On the other hand, if you would take the foolish passages, the extreme
ones, you could make a creed that would satisfy an insane asylum.

If you take the cruel passages, the verses that inculcate eternal
hatred, verses that writhe and hiss like serpents, you can make a creed
that would shock the heart of a hyena.

It may be that no book contains better passages than the New Testament,
but certainly no book contains worse.

Below the blossom of love you find the thorn of hatred; on the lips that
kiss, you find the poison of the cobra.

The Bible is not a moral guide.

Any man who follows faithfully all its teachings is an enemy of society
and will probably end his days in a prison or an asylum.

What is morality?

In this world we need certain things. We have many wants. We are exposed
to many dangers. We need food, fuel, raiment and shelter, and besides
these wants, there is, what may be called, the hunger of the mind.

We are conditioned beings, and our happiness depends upon conditions.
There are certain things that diminish, certain things that increase,
well-being. There are certain things that destroy and there are others
that preserve.

Happiness, including its highest forms, is after all the only good, and
everything, the result of which is to produce or secure happiness, is
good, that is to say, moral. Everything that destroys or diminishes
well-being is bad, that is to say, immoral. In other words, all that is
good is moral, and all that is bad is immoral.

What then is, or can be called, a moral guide? The shortest possible
answer is one word: Intelligence.

We want the experience of mankind, the true history of the race. We want
the history of intellectual development, of the growth of the ethical,
of the idea of justice, of conscience, of charity, of self-denial. We
want to know the paths and roads that have been traveled by the human
mind.

These facts in general, these histories in outline, the results reached,
the conclusions formed, the principles evolved, taken together, would
form the best conceivable moral guide.

We cannot depend on what are called "inspired books," or the religions
of the world. These religions are based on the supernatural, and
according to them we are under obligation to worship and obey some
supernatural being, or beings. All these religions are inconsistent with
intellectual liberty. They are the enemies of thought, of investigation,
of mental honesty. They destroy the manliness of man. They promise
eternal rewards for belief, for credulity, for what they call faith.

This is not only absurd, but it is immoral.

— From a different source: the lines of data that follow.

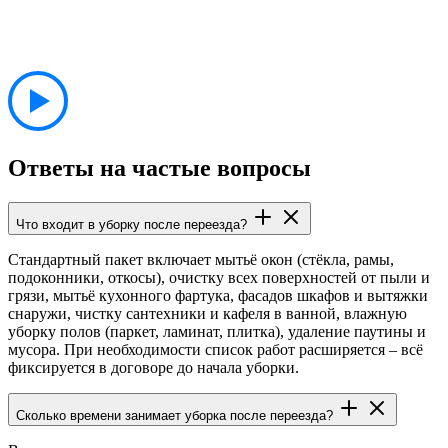
Ответы на частые вопросы
Что входит в уборку после переезда?
Стандартный пакет включает мытьё окон (стёкла, рамы,
подоконники, откосы), очистку всех поверхностей от пыли и
грязи, мытьё кухонного фартука, фасадов шкафов и вытяжки
снаружи, чистку сантехники и кафеля в ванной, влажную
уборку полов (паркет, ламинат, плитка), удаление паутины и
мусора. При необходимости список работ расширяется – всё
фиксируется в договоре до начала уборки.
Сколько времени занимает уборка после переезда?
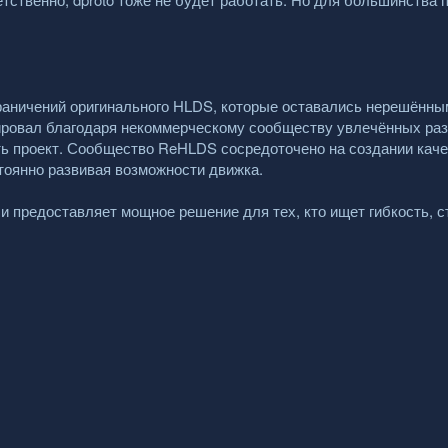
раничений оригинального HLDS, которые оставались нерешённы
ровал благодаря некоммерческому сообществу увлечённых раз
ь проект. Сообщество ReHLDS сосредоточено на создании каче
стоянно развивая возможности движка.
и предоставляет мощное решение для тех, кто ищет гибкость, с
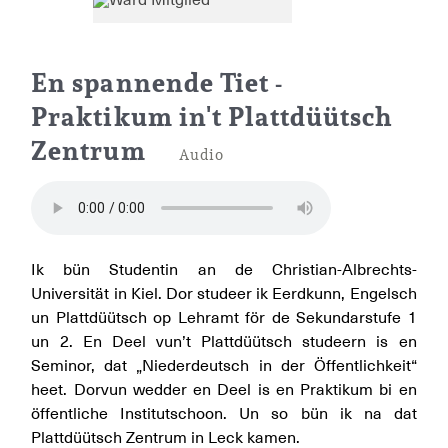
Praktikum im Zentrum für Ni
En spannende Tiet -
Praktikum in't Plattdüütsch
Zentrum
Audio
Ik bün Studentin an de Christian-Albrechts-
Universität in Kiel. Dor studeer ik Eerdkunn, Engelsch
un Plattdüütsch op Lehramt för de Sekundarstufe 1
un 2. En Deel vun’t Plattdüütsch studeern is en
Seminor, dat „Niederdeutsch in der Öffentlichkeit“
heet. Dorvun wedder en Deel is en Praktikum bi en
öffentliche Institutschoon. Un so bün ik na dat
Plattdüütsch Zentrum in Leck kamen.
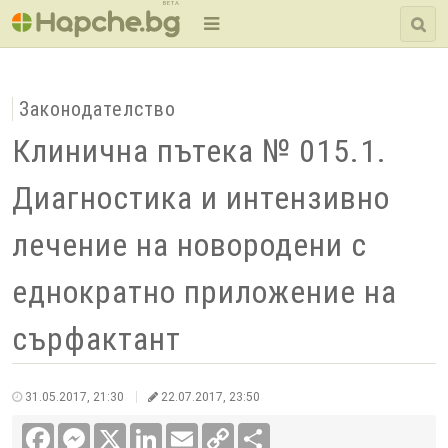
BETA
Законодателство
Клинична пътека № 015.1.
Диагностика и интензивно
лечение на новородени с
еднократно приложение на
сърфактант
31.05.2017, 21:30
22.07.2017, 23:50
Facebook
Messenger
X
LinkedIn
Email
Copy
Сподели
Link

These religions teach the slave virtues. They make inanimate things
holy, and falsehoods sacred. They create artificial crimes. To eat meat
on Friday, to enjoy yourself on Sunday, to eat on fast-days, to be happy
in Lent, to dispute a priest, to ask for evidence, to deny a creed, to
express your sincere thought, all these acts are sins, crimes against
some god. To give your honest opinion about Jehovah, Mohammed or Christ,
is far worse than to maliciously slander your neighbor. To question
or doubt miracles, is far worse than to deny known facts. Only the
obedient, the credulous, the cringers, the kneelers, the meek, the
unquestioning, the true believers, are regarded as moral, as virtuous.
It is not enough to be honest, generous and useful; not enough to be
governed by evidence, by facts. In addition to this, you must believe.
These things are the foes of morality. They subvert all natural
conceptions of virtue.

All "inspired books," teaching that what the supernatural commands
is right, and right because commanded, and that what the supernatural
prohibits is wrong, and wrong because prohibited, are absurdly
unphilosophic.

And all "inspired books," teaching that only those who obey the
commands of the supernatural are, or can be, truly virtuous, and that
unquestioning faith will be rewarded with eternal joy, are grossly
immoral.

Again I say: Intelligence is the only moral guide.